> **WHAT THIS TASK INVOLVES**:
Repeat the data in full and exactly. Leave the pictures out.

(Images with changed objects)
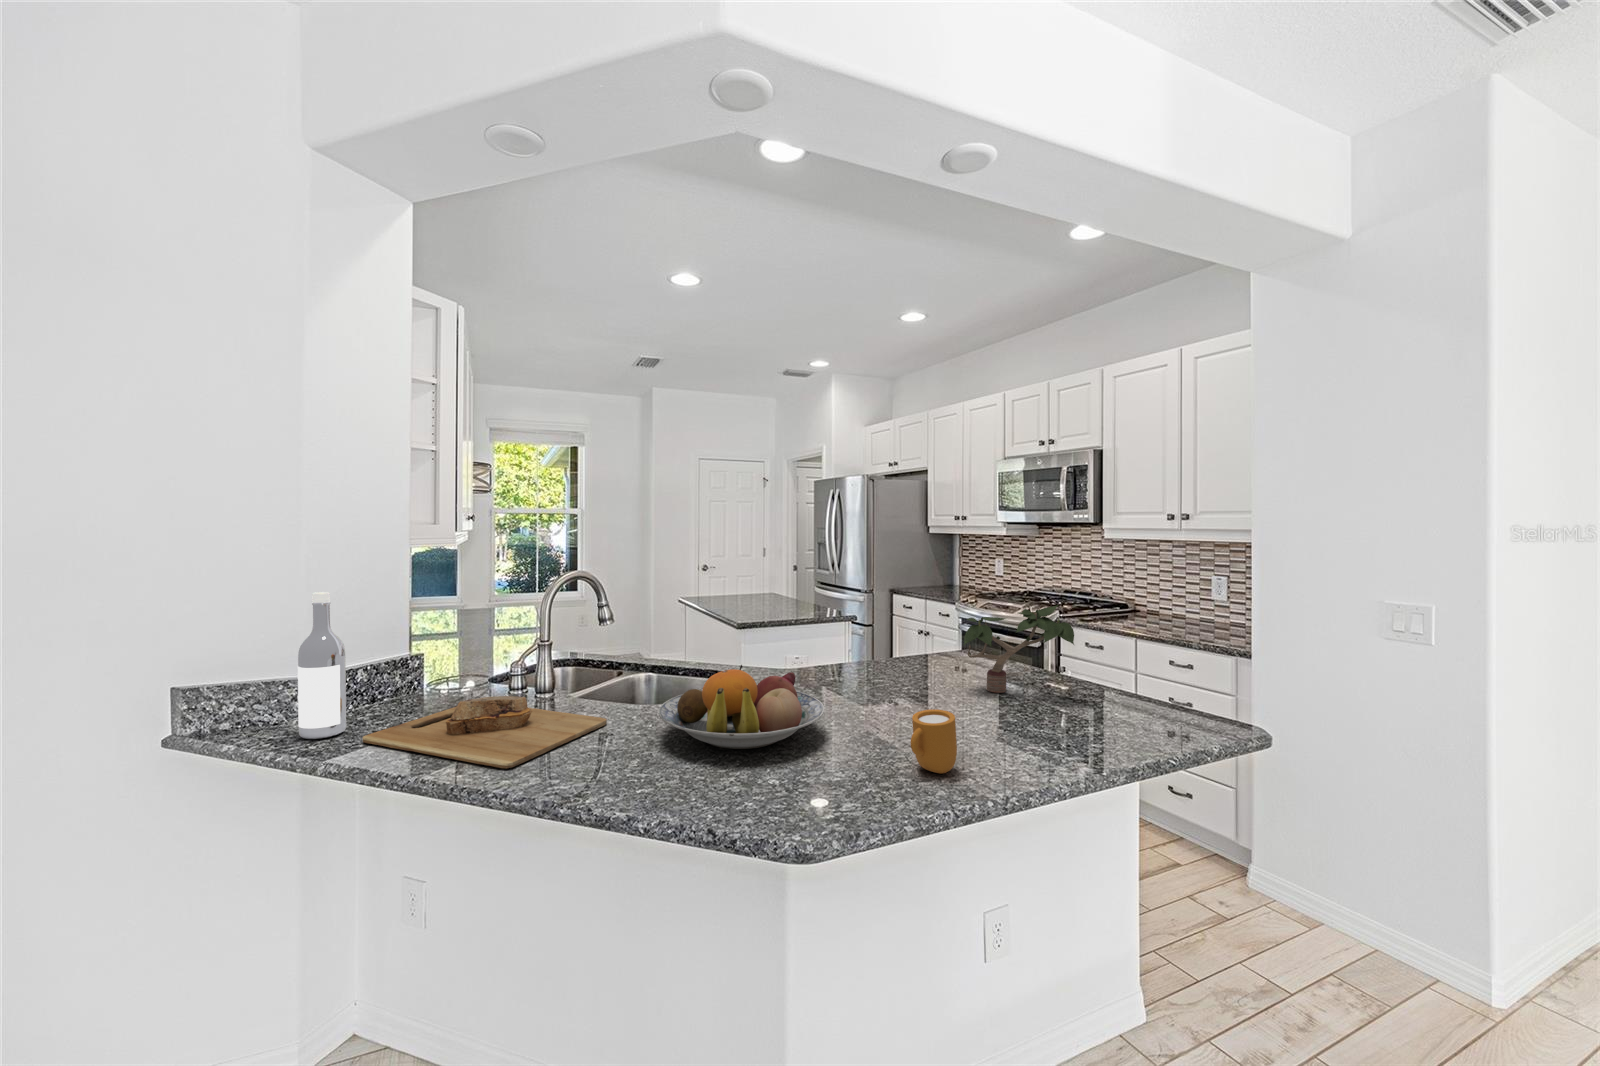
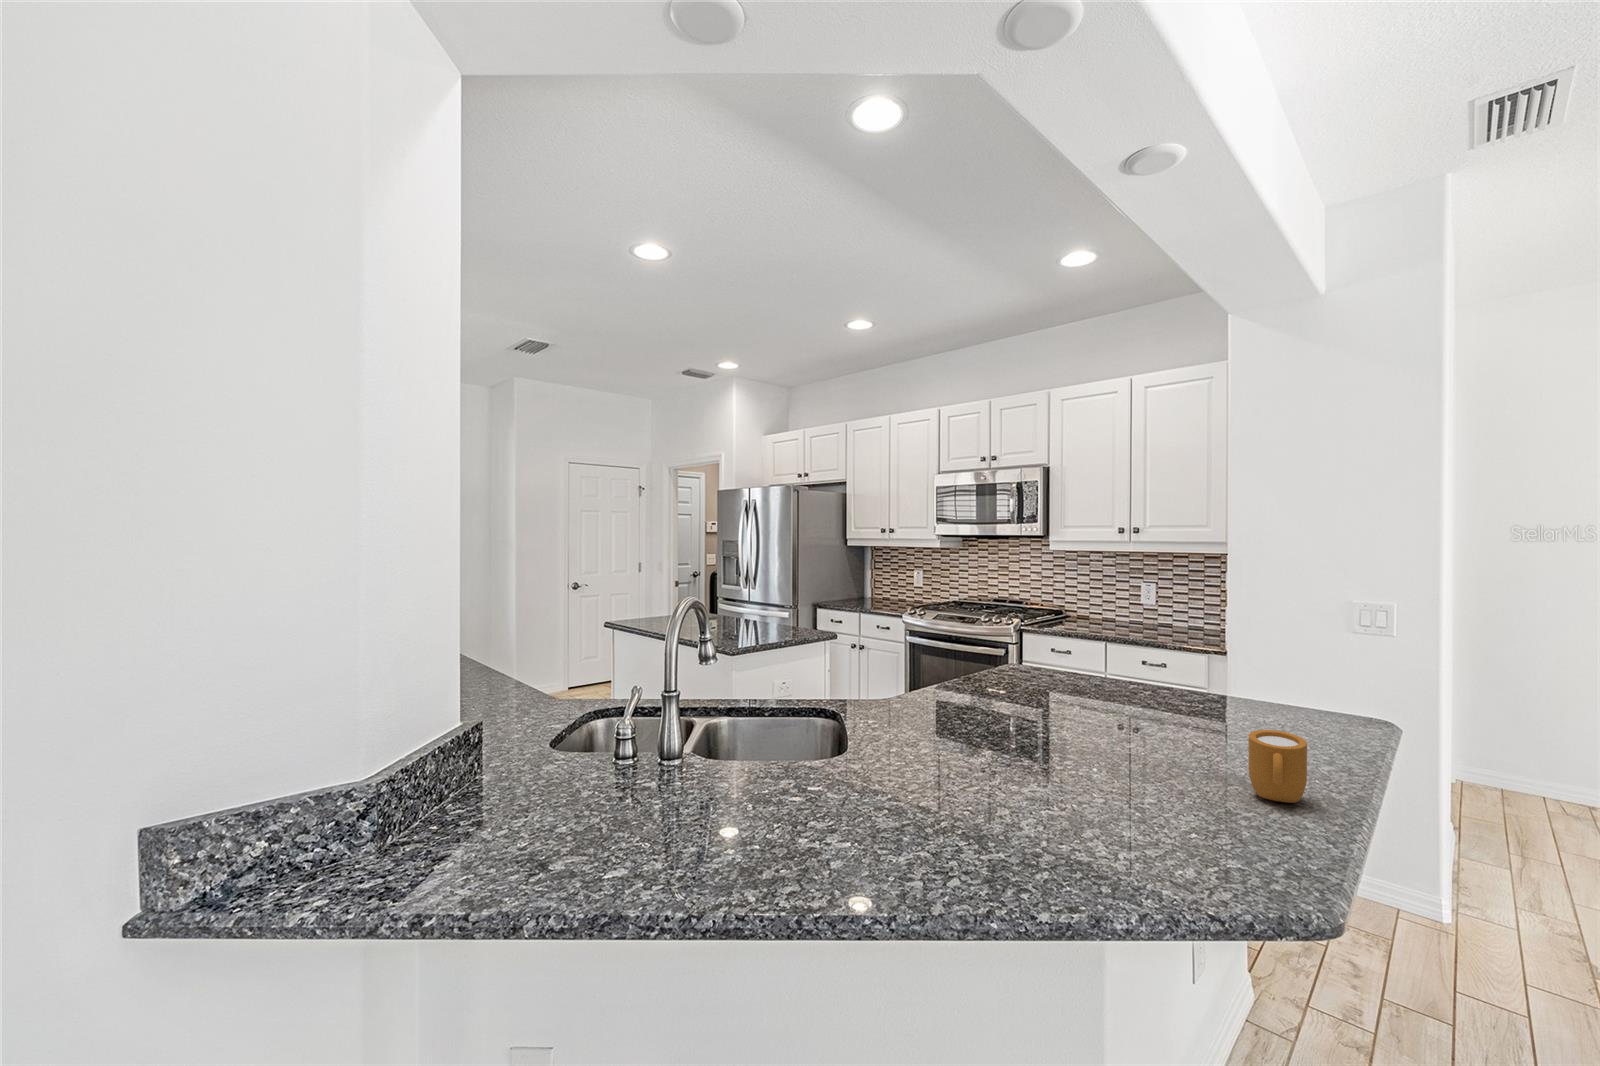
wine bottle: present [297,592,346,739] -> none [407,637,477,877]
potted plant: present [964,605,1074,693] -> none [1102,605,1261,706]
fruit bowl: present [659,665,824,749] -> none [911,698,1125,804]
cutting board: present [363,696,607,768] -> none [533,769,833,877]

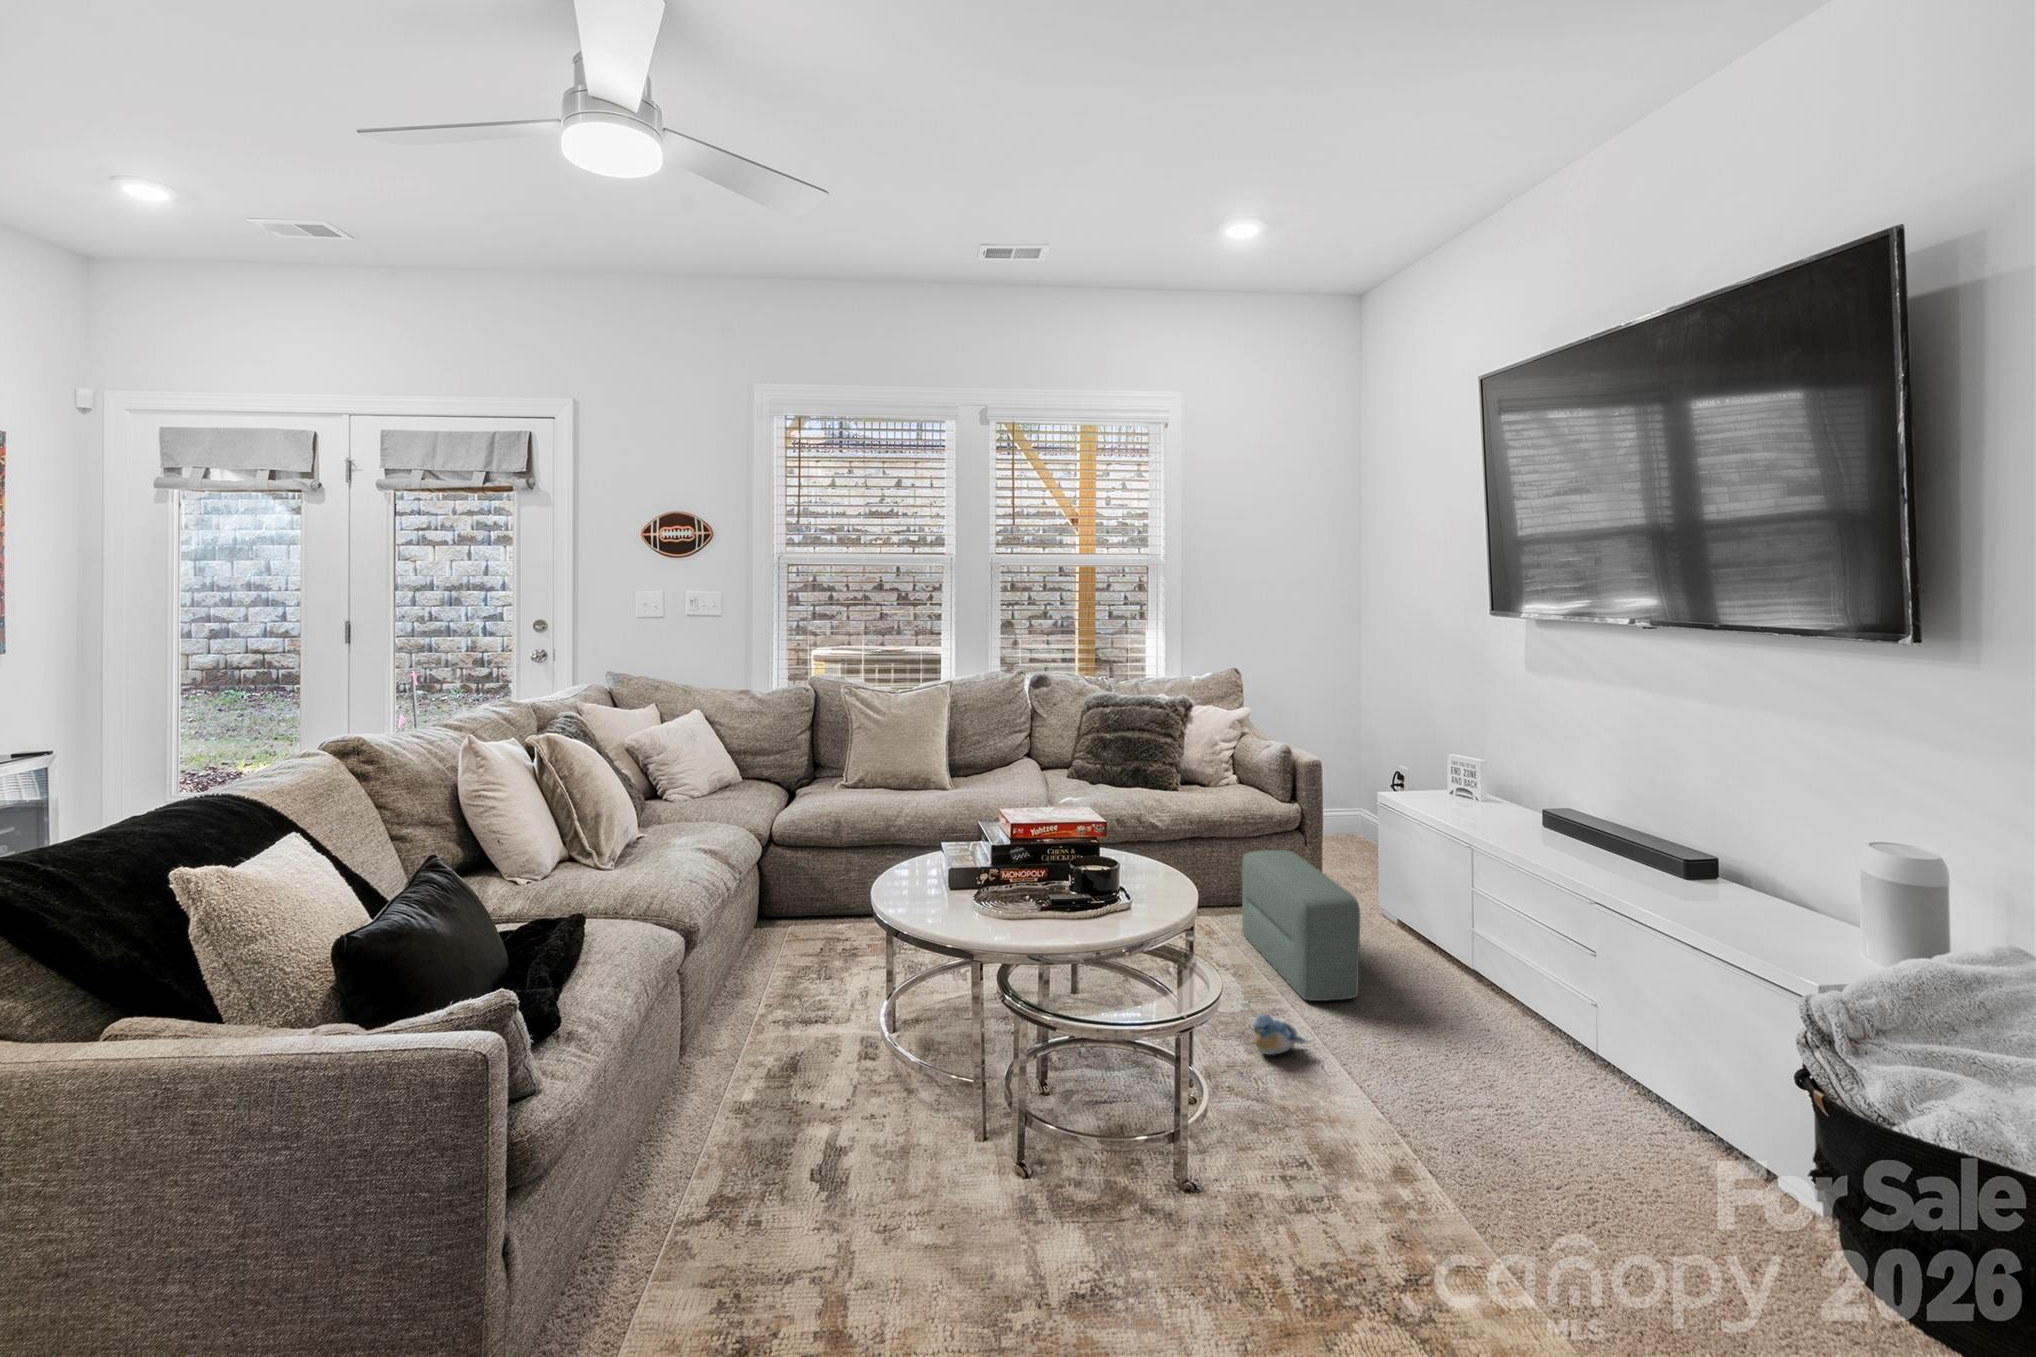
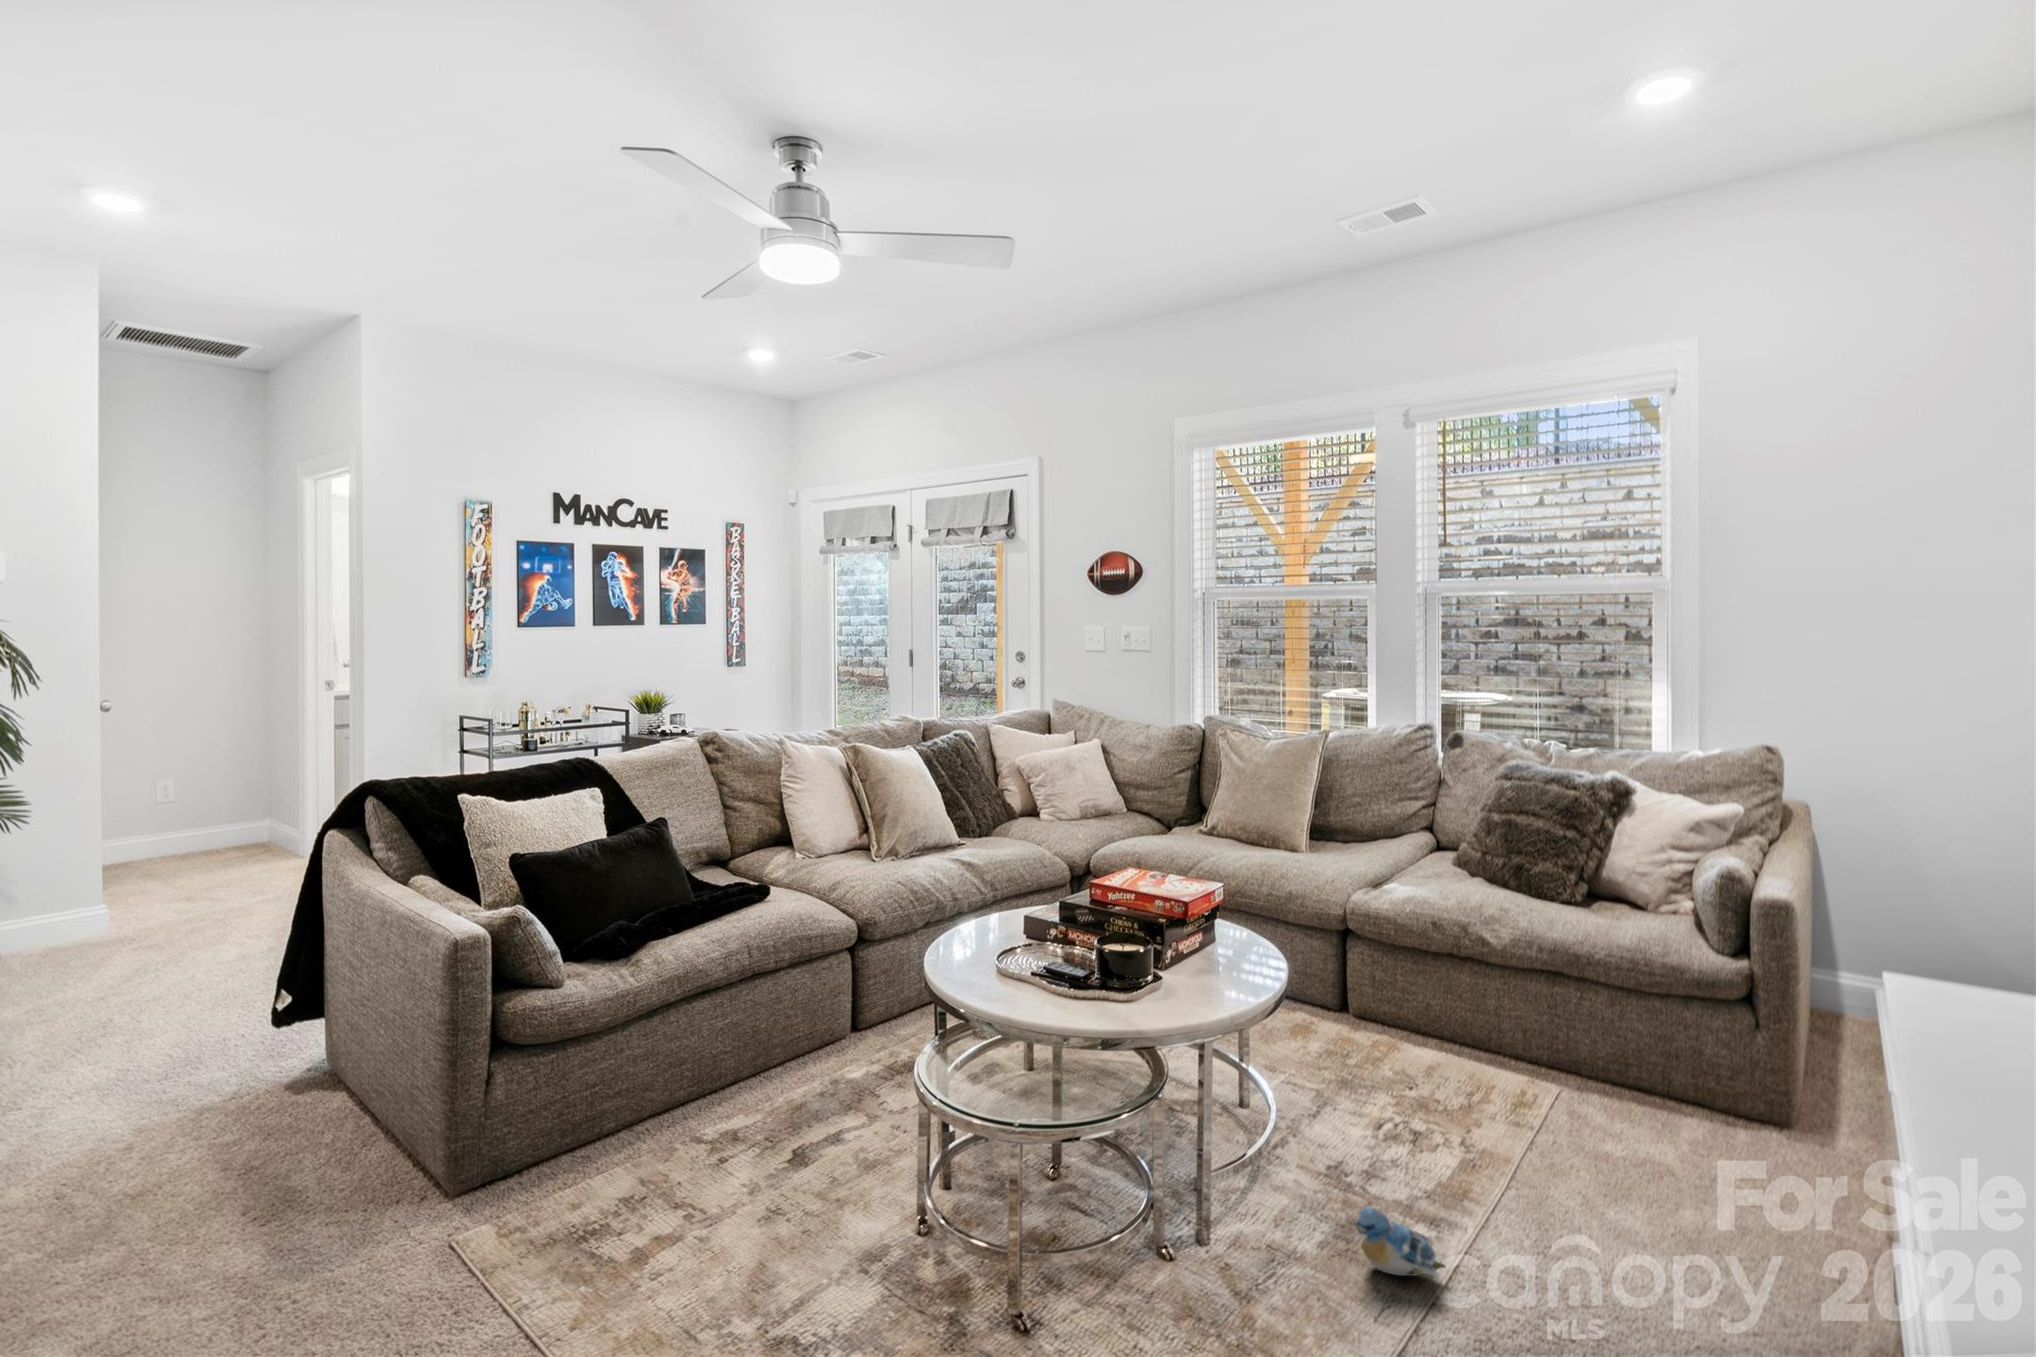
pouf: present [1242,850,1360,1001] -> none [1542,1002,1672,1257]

> **RESPONSE TO THIS TASK**:
wine bottle: present [297,592,346,739] -> none [407,637,477,877]
potted plant: present [964,605,1074,693] -> none [1102,605,1261,706]
fruit bowl: present [659,665,824,749] -> none [911,698,1125,804]
cutting board: present [363,696,607,768] -> none [533,769,833,877]

pouf: present [1242,850,1360,1001] -> none [1542,1002,1672,1257]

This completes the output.